What to do: Wherever the string "wall" turns up in the data, copy the whole line.

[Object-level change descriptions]
◇ ◇ ◇ ◇ ◇
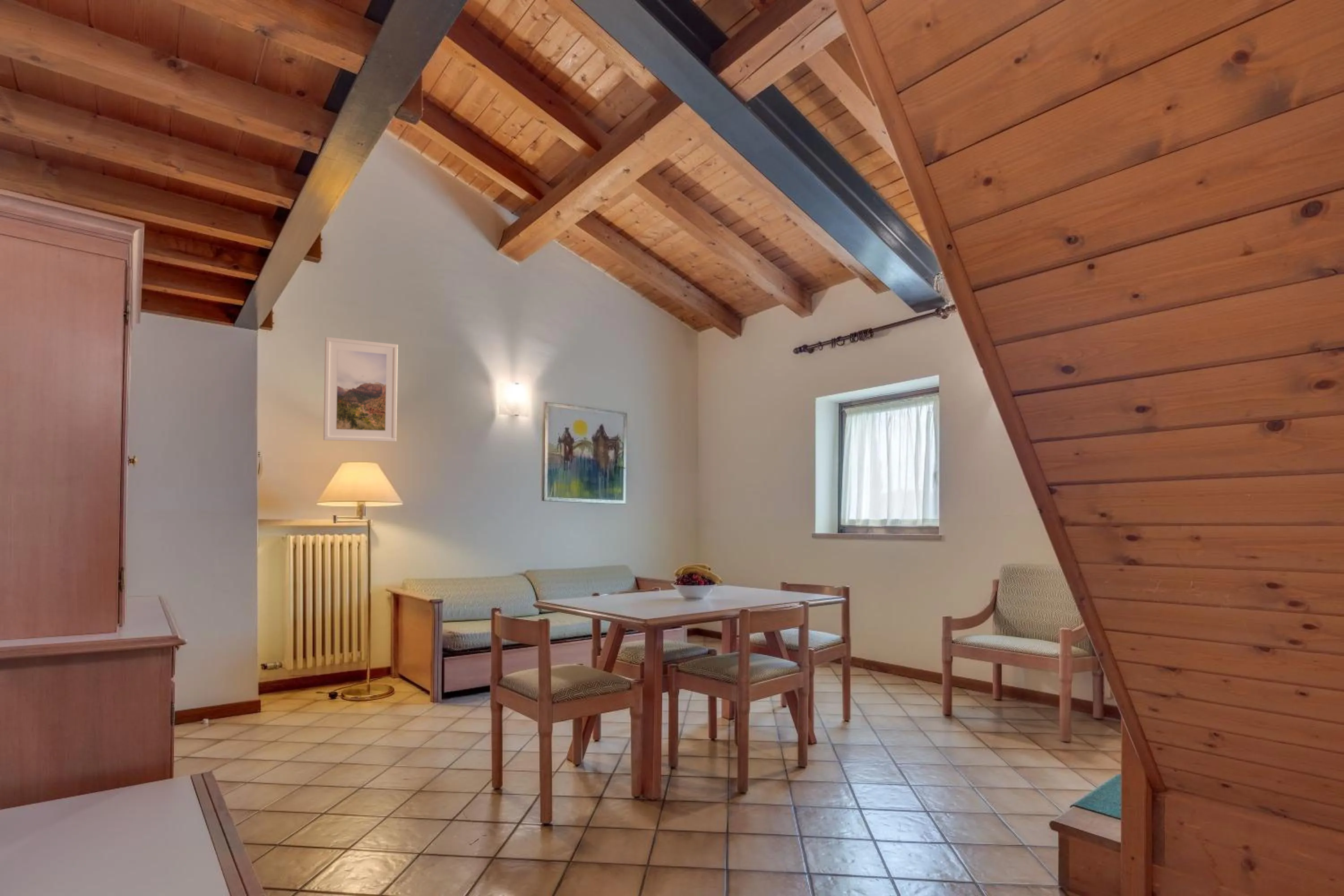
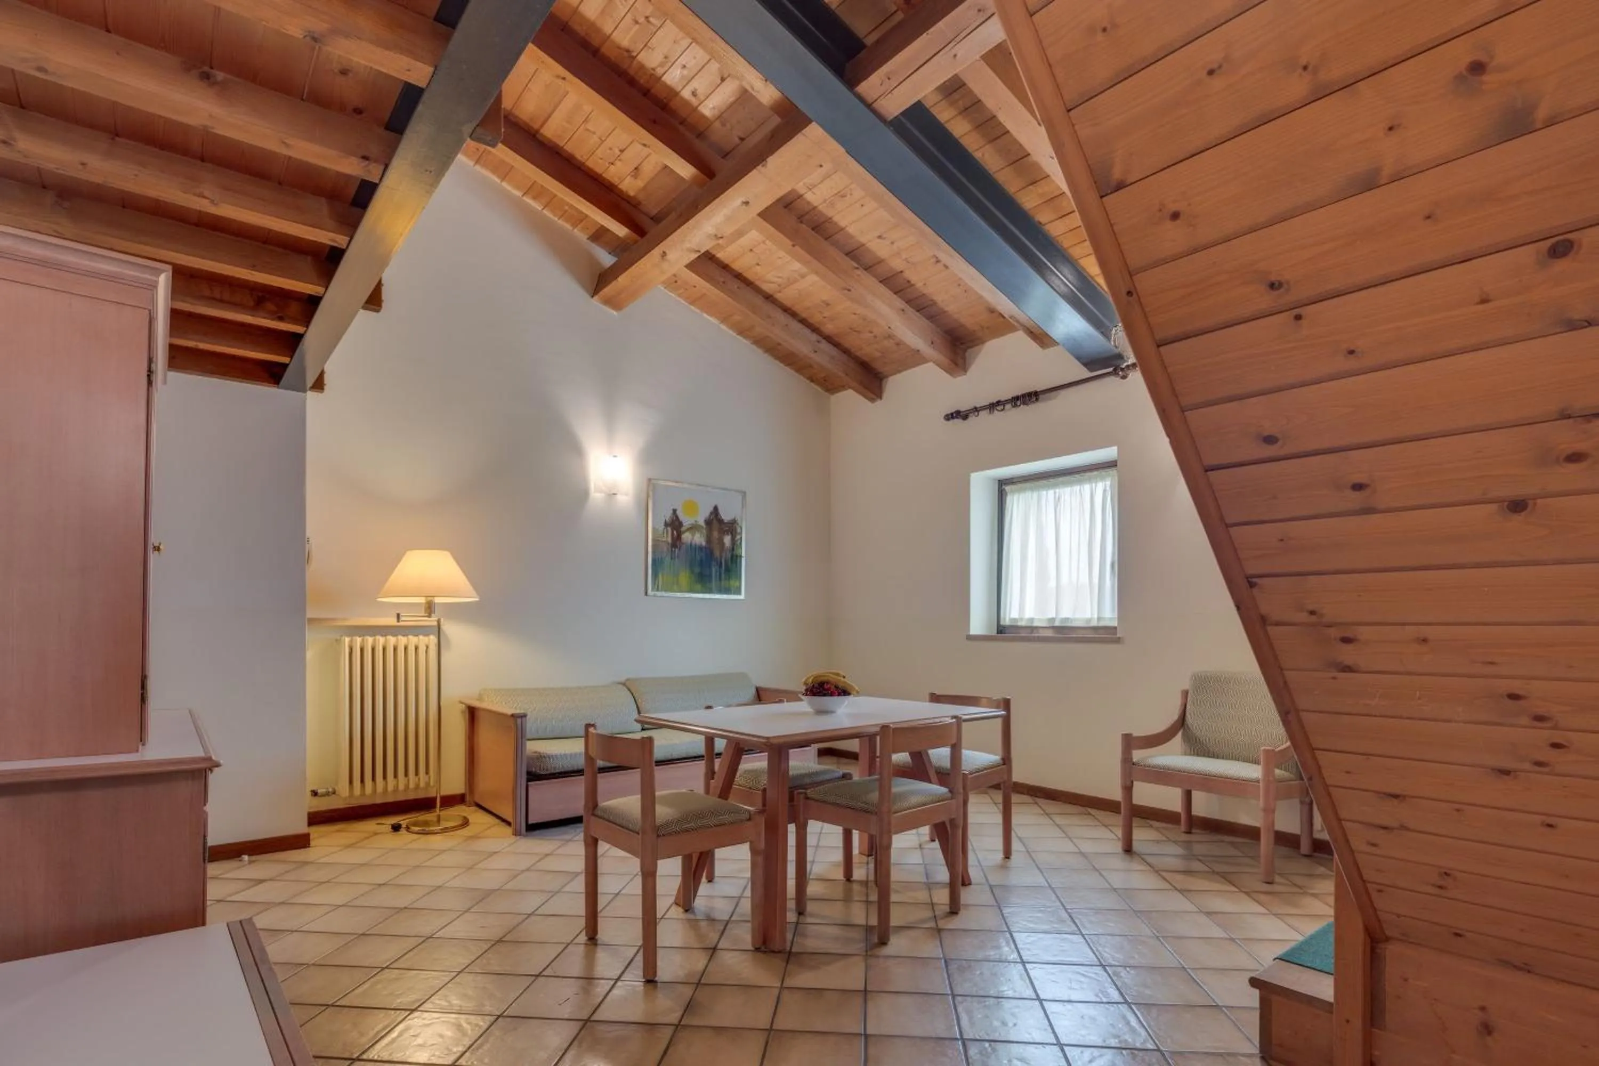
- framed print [323,336,398,442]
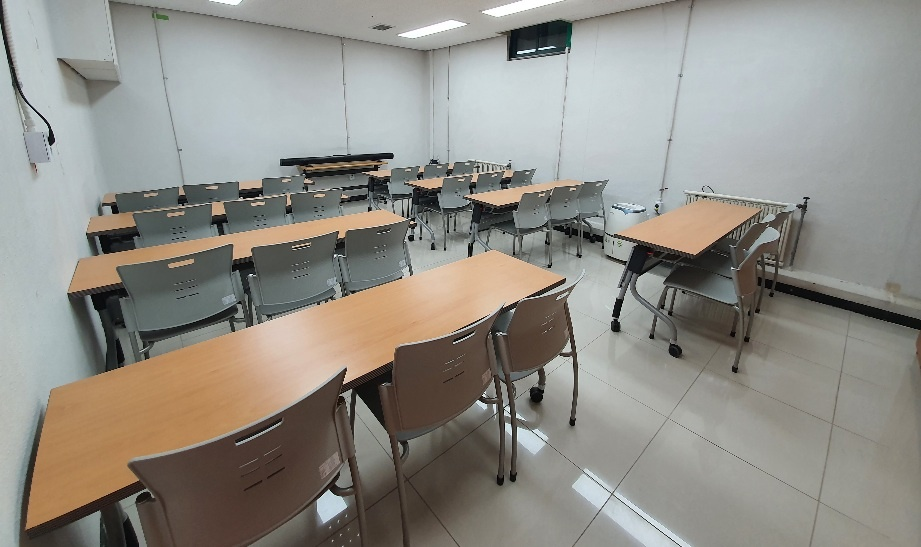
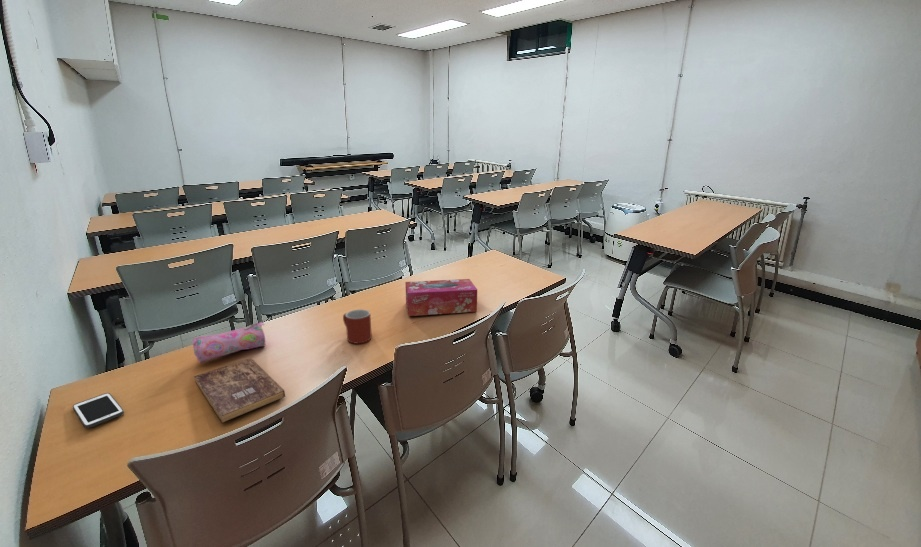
+ bible [193,357,286,423]
+ tissue box [404,278,478,317]
+ pencil case [191,321,267,363]
+ cell phone [72,392,125,429]
+ mug [342,308,373,345]
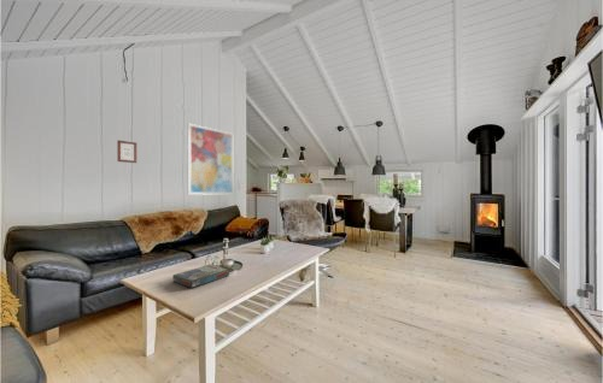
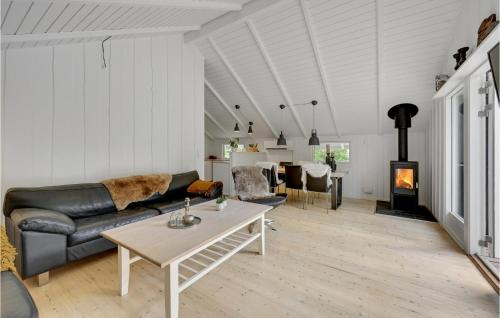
- wall art [187,123,234,196]
- picture frame [116,140,137,164]
- board game [172,264,230,289]
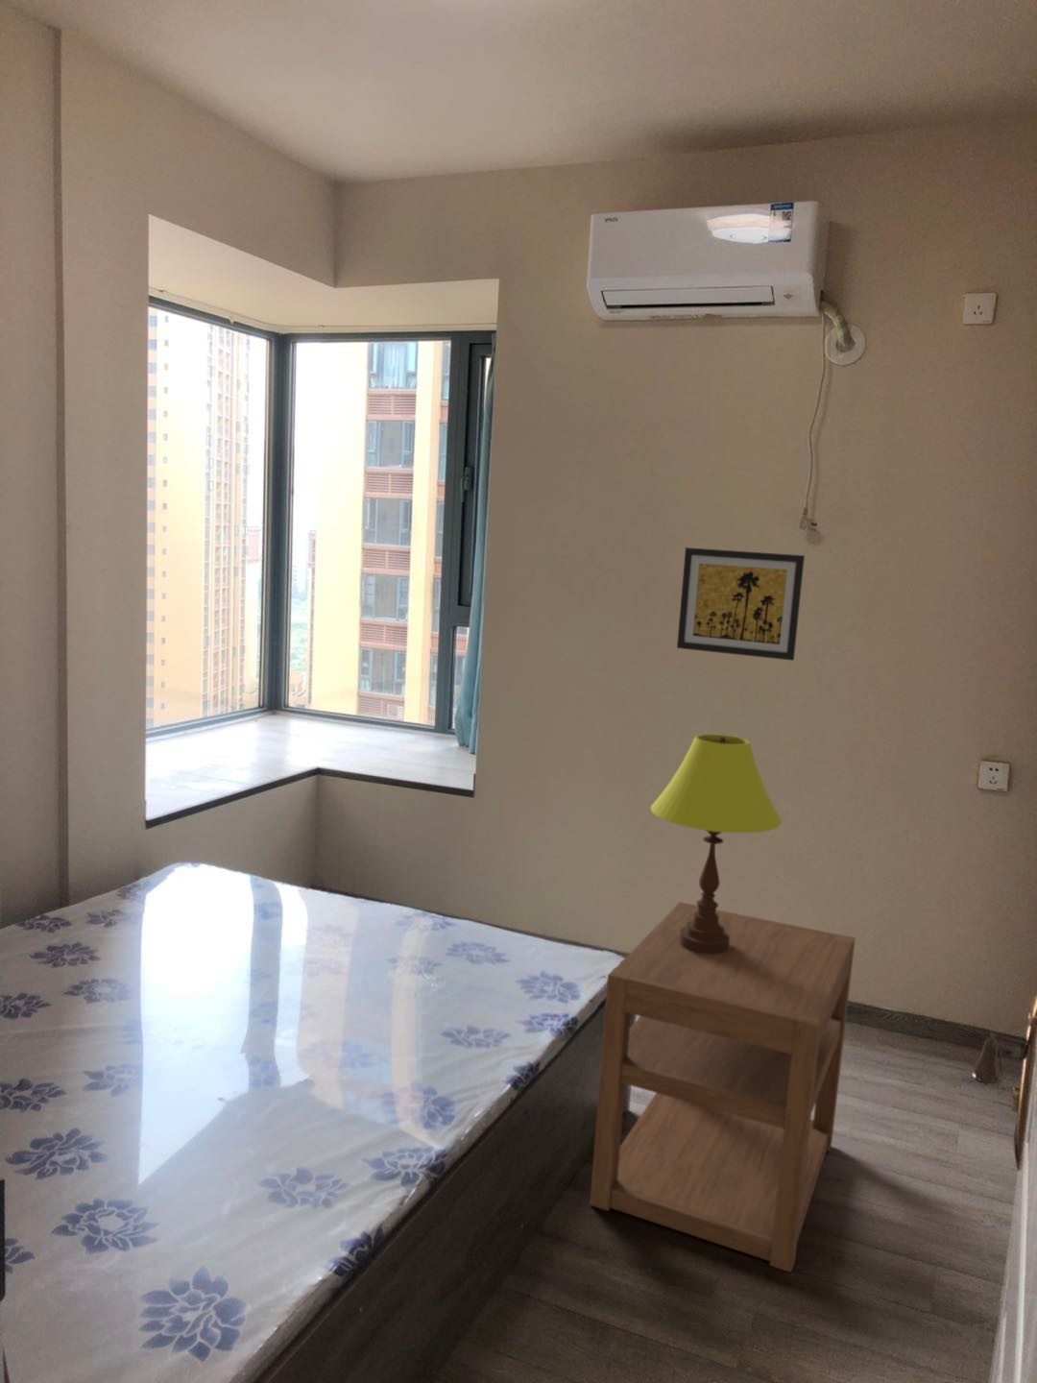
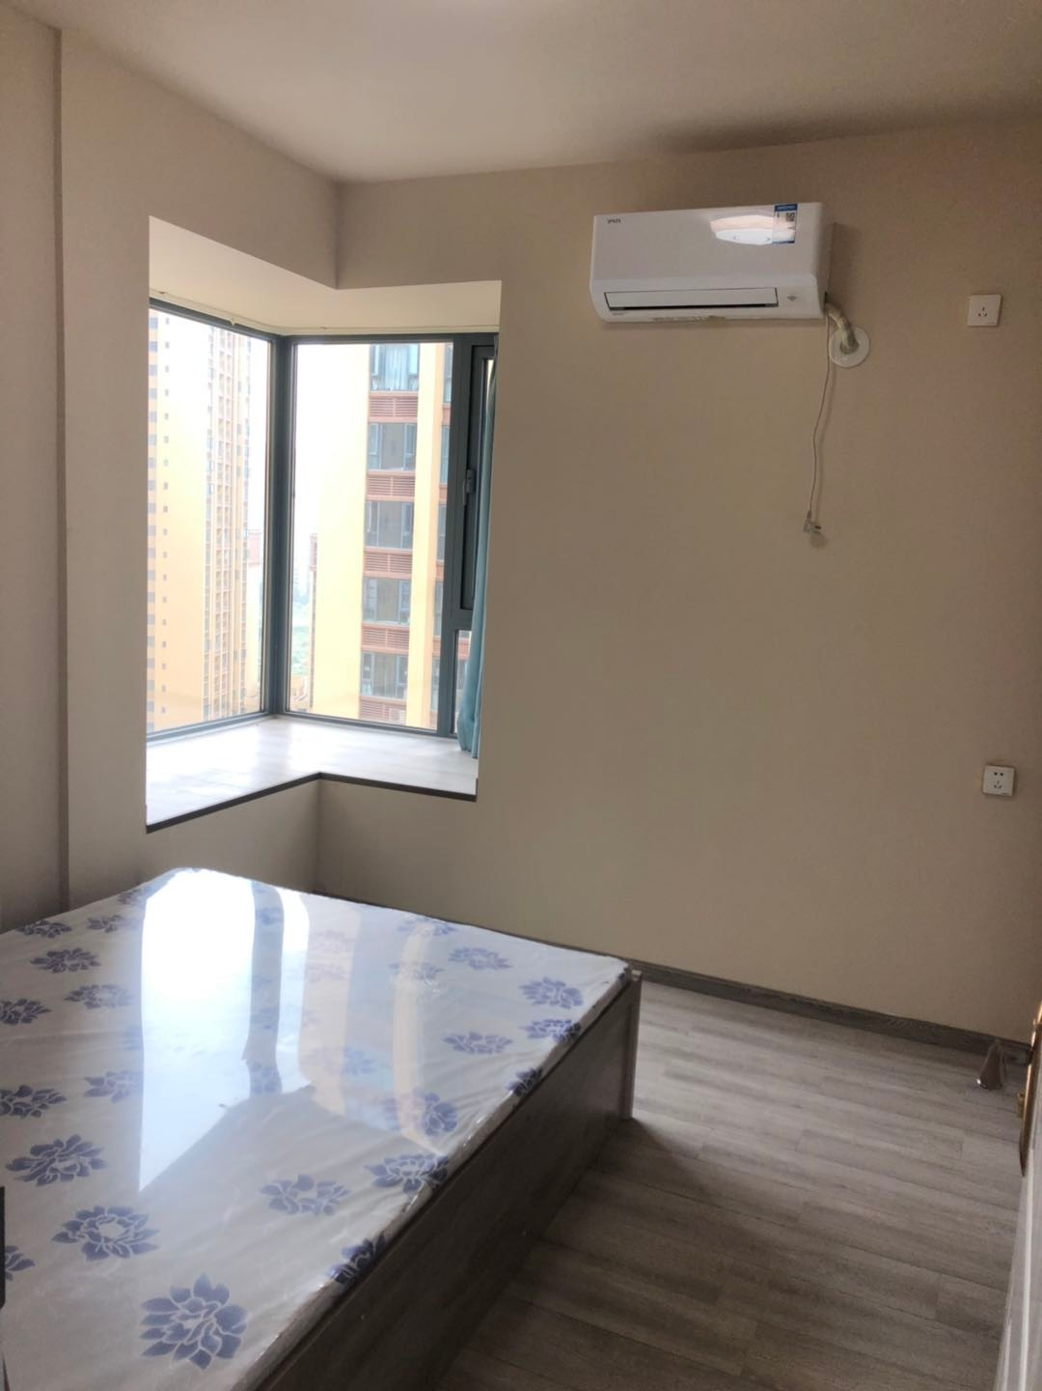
- nightstand [589,901,856,1273]
- wall art [676,547,806,662]
- table lamp [650,733,782,954]
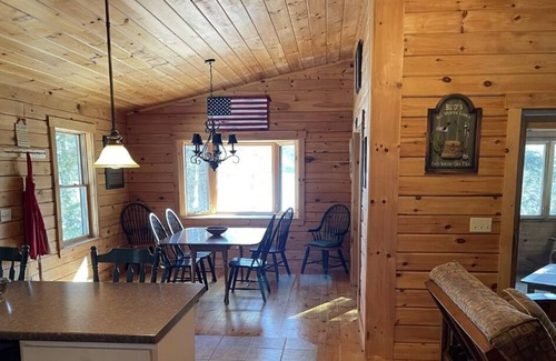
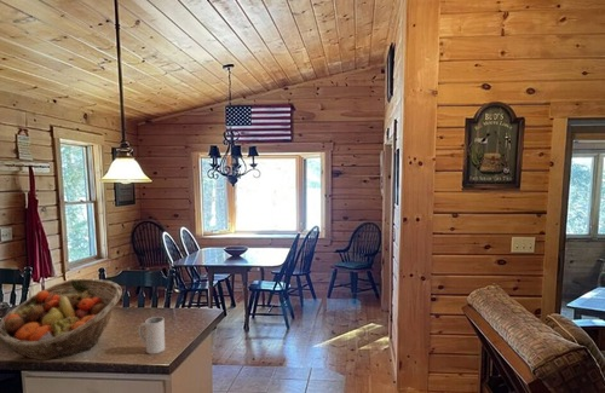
+ mug [138,316,166,356]
+ fruit basket [0,278,123,362]
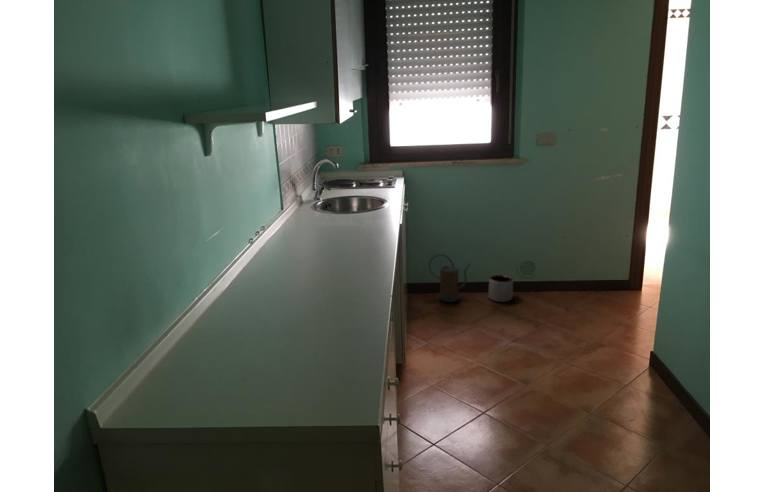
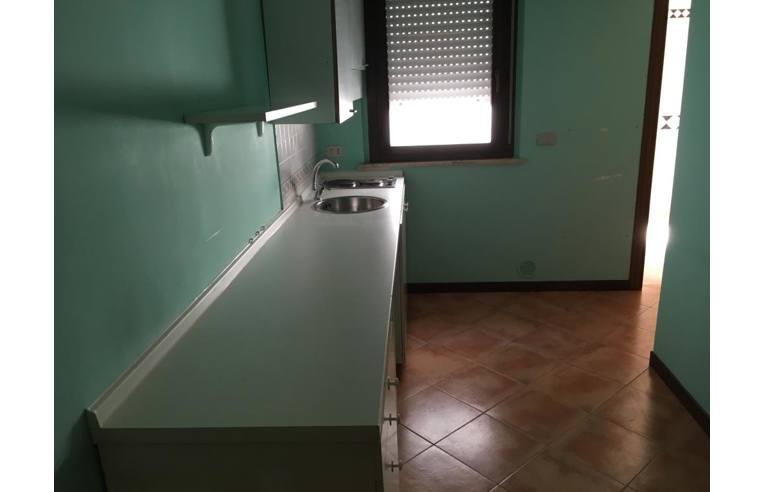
- watering can [427,253,472,303]
- planter [488,274,514,303]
◇ ◇ ◇ ◇ ◇
Solution to this exercise:
- wall art [187,123,234,196]
- wall art [676,547,806,662]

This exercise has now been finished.